EXPRESS: Static and dynamic perspective on brain activity and functional connectivity alternations in the comorbidity of chronic pain and depression: An fMRI study in rats

Mol Pain. 2026 Apr 8:17448069261443836. doi: 10.1177/17448069261443836. Online ahead of print.

Abstract

Background: Clinically, chronic pain and depression often coexist in multiple diseases and reciprocally reinforce each other, which greatly escalates the difficulty of treatment. The alteration in neural networks underlying the chronic pain/depression comorbidity remains unclear.

Methods: Spared nerve injury (SNI) was performed to establish a rat model of comorbidity of chronic pain and depression. Multimodal fMRI was utilized to acquire neuroimaging data of the rat brain, with BOLD and DTI data used to analyze adaptive changes in brain regions and networks associated with comorbidity.

Results: By integrating static and dynamic ALFF analyses with DTI parameters, six key brain regions (OFR_L, CA1_L, CA3_L, PL_L, Stri_L, and Stri_R) were identified. These regions showed significant associations with both pain-related and depressive-like behaviors and formed a comorbidity-related network centered on the prefrontal cortex, hippocampus, striatum, and primary sensory cortex. Further analyses indicated that the relationship between fMRI features and depressive-like behavior was largely mediated by pain-related processes.

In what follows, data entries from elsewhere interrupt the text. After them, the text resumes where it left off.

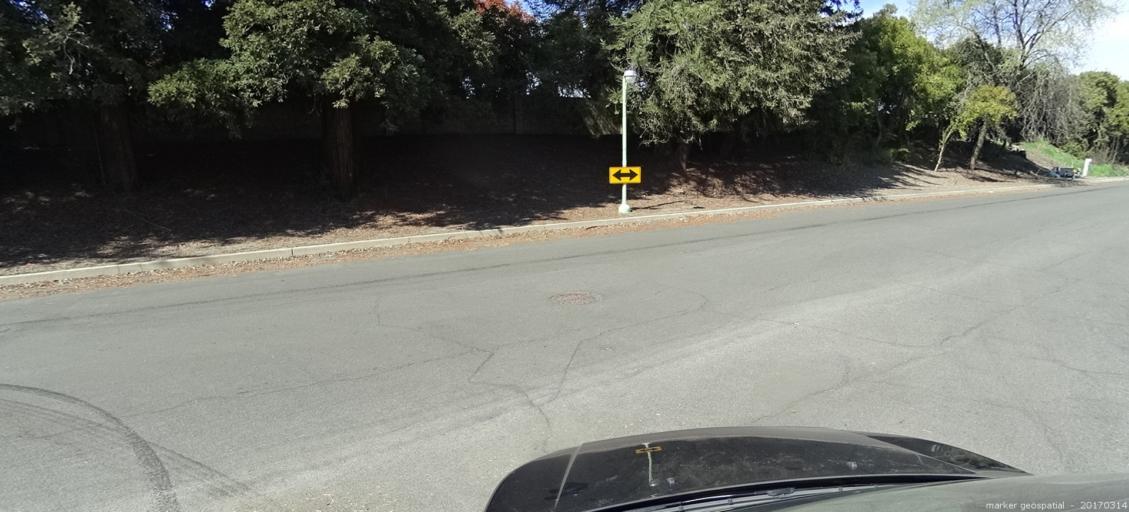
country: US
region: California
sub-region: Yolo County
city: West Sacramento
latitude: 38.5196
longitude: -121.5212
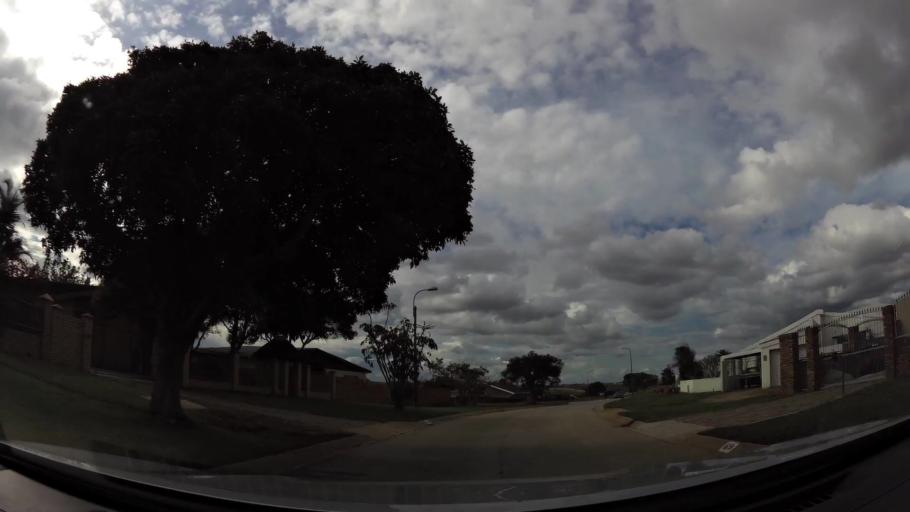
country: ZA
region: Eastern Cape
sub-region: Nelson Mandela Bay Metropolitan Municipality
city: Port Elizabeth
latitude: -33.9331
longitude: 25.5081
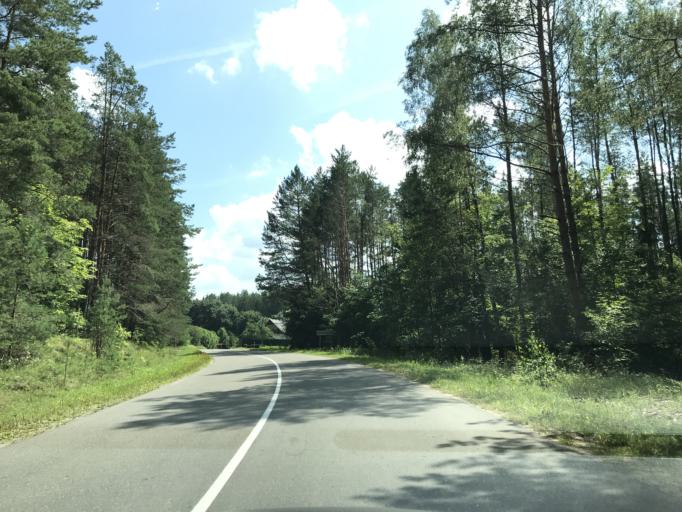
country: BY
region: Minsk
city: Rakaw
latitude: 53.9964
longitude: 26.9875
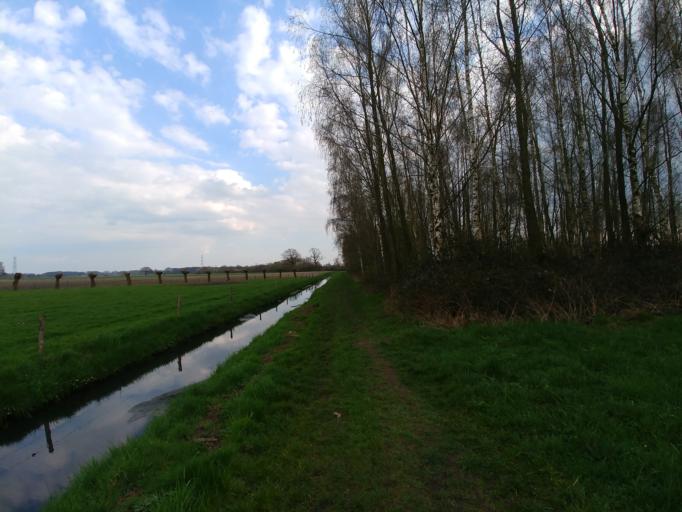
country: NL
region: Gelderland
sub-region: Gemeente Voorst
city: Twello
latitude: 52.2545
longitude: 6.0890
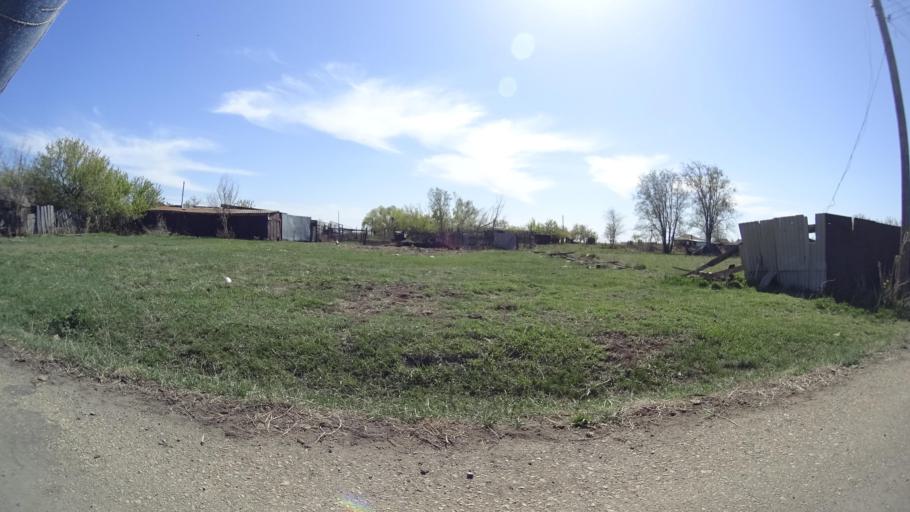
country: RU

Conclusions: This study reveals network-level neural alterations underlying chronic pain-depression comorbidity and supports a pain-mediated pathway linking brain activity to affective disturbances. These findings provide new insights into the neural mechanisms of this comorbidity and highlight the importance of integrated pain-depression interactions.

Keywords: Amplitude of low-frequency fluctuation; Brain activity; Chronic pain; Comorbidity; Depression; Dynamic functional connectivity; Neural network.